| Work order |
All of the listing must be given again exactly, except that the images are dropped.

| Given information |
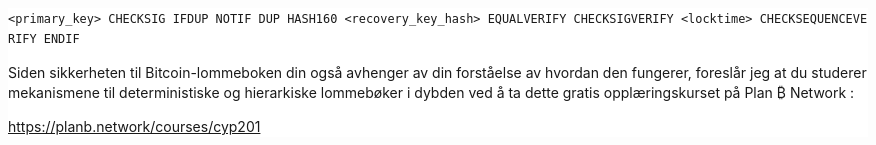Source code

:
 ```plaintext
<primary_key> CHECKSIG IFDUP NOTIF DUP HASH160 <recovery_key_hash> EQUALVERIFY CHECKSIGVERIFY <locktime> CHECKSEQUENCEVERIFY ENDIF
```

Siden sikkerheten til Bitcoin-lommeboken din også avhenger av din forståelse av hvordan den fungerer, foreslår jeg at du studerer mekanismene til deterministiske og hierarkiske lommebøker i dybden ved å ta dette gratis opplæringskurset på Plan ₿ Network :

https://planb.network/courses/cyp201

| Answer space |
Source code

:
 ```plaintext
<primary_key> CHECKSIG IFDUP NOTIF DUP HASH160 <recovery_key_hash> EQUALVERIFY CHECKSIGVERIFY <locktime> CHECKSEQUENCEVERIFY ENDIF
```

Siden sikkerheten til Bitcoin-lommeboken din også avhenger av din forståelse av hvordan den fungerer, foreslår jeg at du studerer mekanismene til deterministiske og hierarkiske lommebøker i dybden ved å ta dette gratis opplæringskurset på Plan ₿ Network :

https://planb.network/courses/cyp201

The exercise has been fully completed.